Die deutschen Sicherheitsbehörden erhielten nach dem 11. September 2001 mit die schärfsten Sicherheitsgesetze der Welt. Zwischen 2001 und 2009 nahm das Stakkato immer neuer Sicherheitsgesetze kein Ende. Sehenden Auges nahmen die rot-grünen und schwarz-roten Bundesregierungen immer wieder verfassungswidrige Gesetze in Kauf. Erst der FDP gelang es in der schwarz-gelben Koalition bis 2009, die bestehenden Sicherheitsgesetze zu entschärfen und rechtsstaatliche Korsettstangen einzuziehen. Eine dauerhafte Trendwende gelang nicht, weil Union und SPD nach dem Regierungswechsel an ihren alten gemeinsamen Weg anknüpften.
Union und SPD müssen jetzt ihre Hausaufgaben für eine substanziell bessere Kontrolle der Geheimdienste und für die Verhinderung umfassender und anlassloser Überwachung durch ausländische Nachrichtendienste erst noch machen. Manche Sicherheitspolitiker werden "nach Paris" versucht sein, strukturelle Reformen auf die lange Bank zu schieben.
Die bestehenden Gesetze und Strukturen eröffnen die Möglichkeit für eine funktionierende Terrorismusbekämpfung. Wir brauchen keine Phantomdebatte über den Einsatz der Bundeswehr im Inneren, genauso wenig wie neue Sicherheitsgesetze.
Bei Europas Jugend ansetzen
Wieso wird nicht intensiv über Prävention diskutiert, damit in Europa lebende Menschen nicht von islamistischen Terroristen rekrutiert werden können? Warum werden belgische und französische Nachbarn derart radikalisiert? Warum fallen alle menschlichen Hemmschwellen, kennt die Brutalität keine Grenzen? Untersuchungen zeigen, dass es teilweise um junge Menschen geht, die weder in der Schule noch in einer Ausbildung Anerkennung erfahren. Gestörte Familienverhältnisse und radikale Freunde spielen dabei eine entscheidende Rolle. Offensichtlich ist es nicht die Religion, sondern die perverse Wahrnehmung, mit Macht über das Leben anderer richten zu können, die einen solchen Terrorismus antreibt. Weil die islamistische Gehirnwäsche und Manipulation funktioniert, muss man gerade hier ansetzen. Stattdessen sieht der Diskurs anders aus.

#### [AUFGABEN]
**A)** Beantworte anhand des Textauszugs über Sicherheitsgesetze diese Fragen:
(i) Welcher Partei gelang es in der schwarz-gelben Koalition, die bestehenden Sicherheitsgesetze zu entschärfen?
(ii) In welchem Zeitraum nahm das Stakkato immer neuer Sicherheitsgesetze kein Ende?
(iii) Was spielt laut Text neben fehlender Anerkennung in Schule oder Ausbildung eine entscheidende Rolle bei der Radikalisierung?
**B)** Erkläre mit ein bis drei Sätzen, warum dem Textauszug über Sicherheitsgesetze zufolge keine dauerhafte Trendwende gelang.
**C)** Setze den Textauszug über Sicherheitsgesetze nach seinem letzten Satz fort.

#### [DATENAUSZUG]
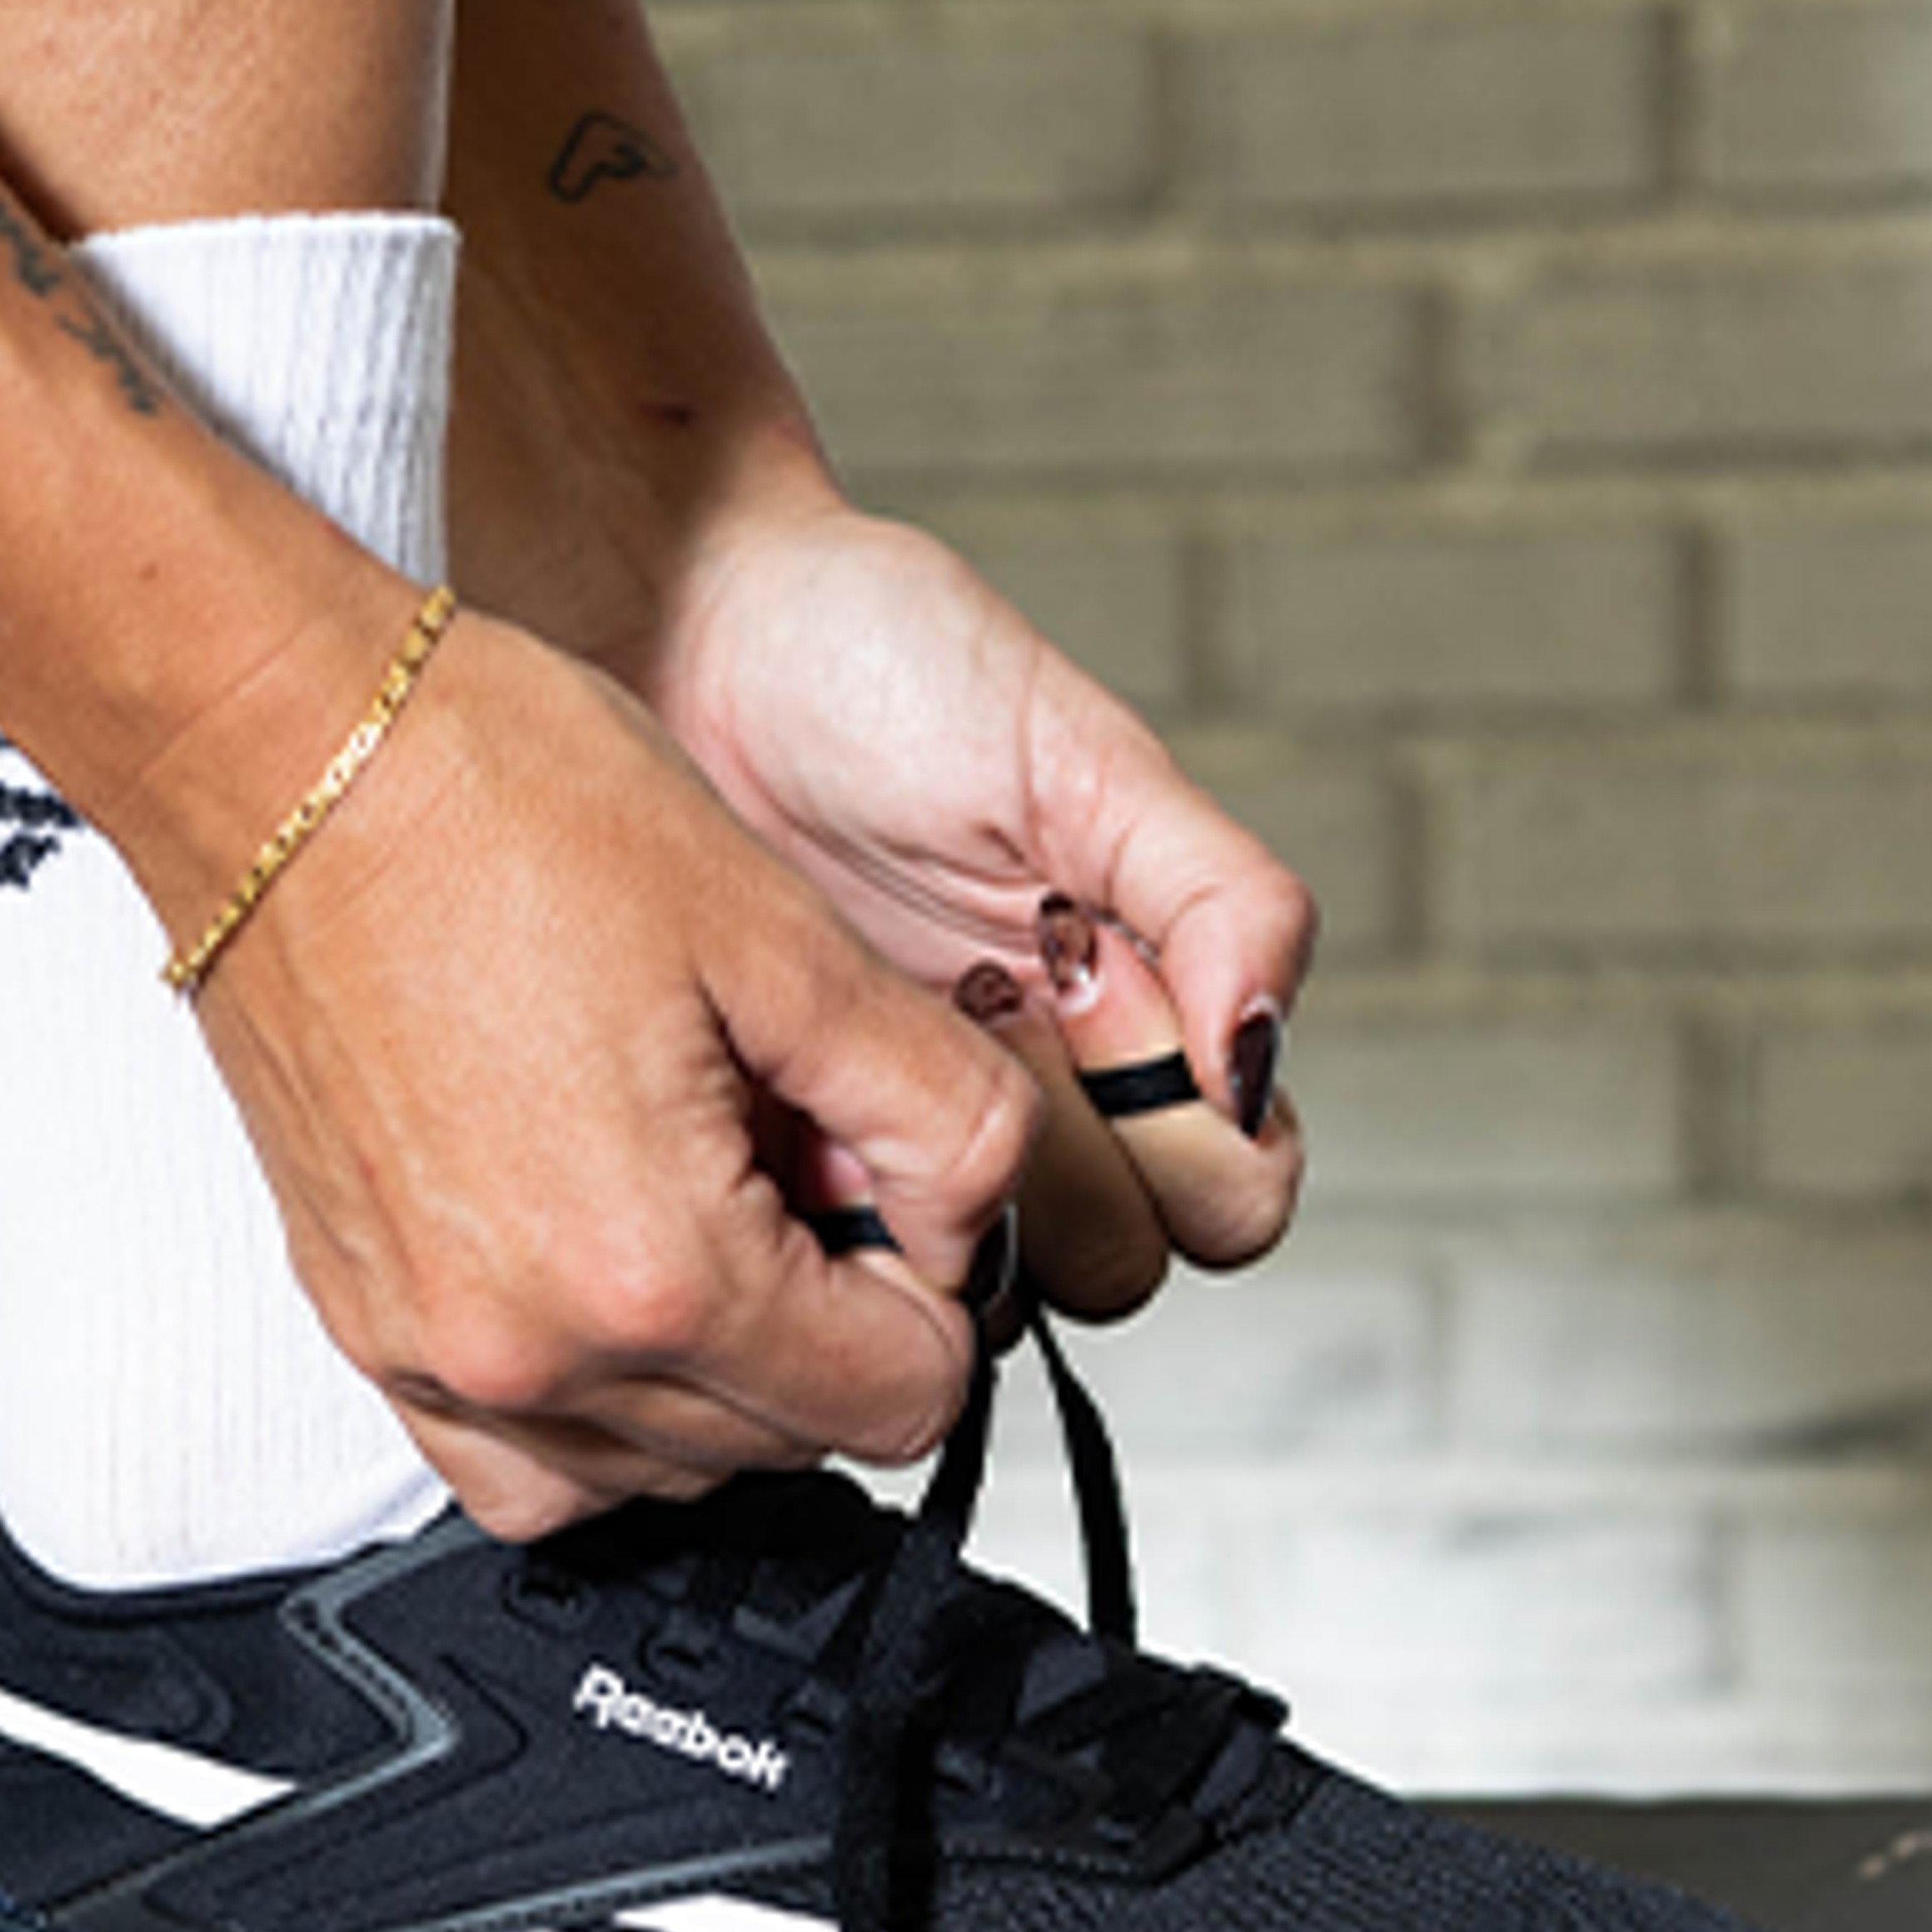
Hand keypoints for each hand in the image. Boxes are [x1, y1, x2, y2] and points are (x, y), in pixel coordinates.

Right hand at [171, 608, 1036, 1536]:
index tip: (891, 1184)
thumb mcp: (786, 932)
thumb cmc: (493, 802)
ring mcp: (432, 1356)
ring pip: (667, 1469)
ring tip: (696, 1193)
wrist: (281, 752)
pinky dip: (599, 1409)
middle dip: (830, 1315)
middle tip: (787, 1151)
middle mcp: (531, 1348)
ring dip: (723, 1368)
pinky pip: (525, 1468)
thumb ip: (938, 1109)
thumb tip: (970, 1221)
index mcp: (655, 1267)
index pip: (900, 1404)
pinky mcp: (366, 1329)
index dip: (933, 1292)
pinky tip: (610, 1281)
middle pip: (789, 1443)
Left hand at [646, 492, 1312, 1317]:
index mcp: (1138, 1030)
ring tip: (867, 1045)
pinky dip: (824, 1204)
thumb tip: (1257, 1058)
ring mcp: (904, 1143)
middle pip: (1123, 1263)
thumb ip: (1222, 899)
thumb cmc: (876, 667)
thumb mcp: (1087, 757)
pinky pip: (837, 1264)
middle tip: (977, 1004)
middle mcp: (1035, 1106)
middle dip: (1068, 1165)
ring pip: (988, 1291)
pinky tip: (784, 1082)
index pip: (1233, 1194)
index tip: (1091, 974)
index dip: (1185, 1127)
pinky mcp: (786, 1161)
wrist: (674, 640)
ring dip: (944, 1201)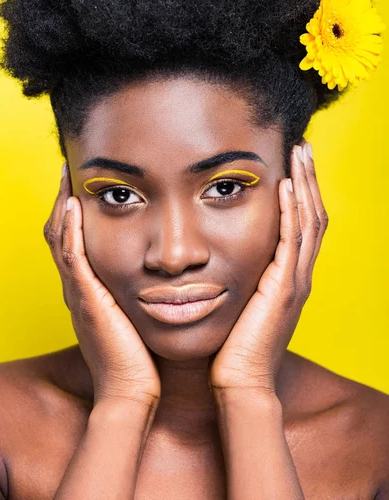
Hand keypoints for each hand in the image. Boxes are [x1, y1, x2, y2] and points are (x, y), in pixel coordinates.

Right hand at [44, 164, 160, 408]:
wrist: (132, 391)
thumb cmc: (140, 357)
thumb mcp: (137, 316)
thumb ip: (140, 293)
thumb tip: (166, 272)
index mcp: (90, 290)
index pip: (76, 241)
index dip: (76, 212)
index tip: (86, 185)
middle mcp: (78, 288)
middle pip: (61, 234)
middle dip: (65, 200)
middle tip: (71, 170)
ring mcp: (78, 293)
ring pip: (60, 239)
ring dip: (63, 204)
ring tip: (69, 175)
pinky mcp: (86, 299)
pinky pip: (72, 257)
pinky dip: (70, 229)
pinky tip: (74, 204)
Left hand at [208, 139, 328, 395]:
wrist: (239, 383)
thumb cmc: (233, 346)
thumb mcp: (240, 303)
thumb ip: (239, 279)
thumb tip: (217, 258)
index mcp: (288, 277)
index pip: (301, 224)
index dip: (301, 192)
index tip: (291, 163)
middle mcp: (298, 275)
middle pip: (313, 215)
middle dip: (309, 178)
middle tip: (303, 147)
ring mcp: (295, 281)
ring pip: (309, 221)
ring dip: (306, 184)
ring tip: (300, 152)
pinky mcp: (284, 288)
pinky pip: (293, 241)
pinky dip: (292, 210)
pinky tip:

#### [ANTWORTEN]
**A)**
(i) Der FDP.
(ii) Zwischen 2001 und 2009.
(iii) Gestörte Familienverhältnisse und radikale Freunde.

**B)** Eine dauerhafte Trendwende gelang nicht, weil Union und SPD nach dem Regierungswechsel an ihren alten gemeinsamen Weg anknüpften.

**C)**
Für viele Sicherheitspolitiker weltweit ist die Privatsphäre einfach ein lästiges Hemmnis beim Vorgehen gegen Kriminalität und Terrorismus. Das nicht wegzubekommende Motto "Wer nichts zu verbergen hat, hat auch nichts zu befürchten" oder die Diffamierung des Datenschutzes als Täterschutz sollen dazu führen, generell die Privatsphäre der Sicherheit, der Gefahrenabwehr und der Strafverfolgung unterzuordnen.
Es ist unsere Werteordnung, die den Schutz der Privatsphäre zur Quelle einer selbstbestimmten Lebensführung macht. Schon der Gedanke der permanenten Überwachung führt zu Einschränkungen des eigenen Lebensentwurfs. Würde das im Rechtsstaat angelegte Spannungsverhältnis von Freiheit und Sicherheit zerstört, hätten die Terroristen ein wesentliches Ziel erreicht. Europa darf sich nicht zu einem Überwachungsstaat entwickeln.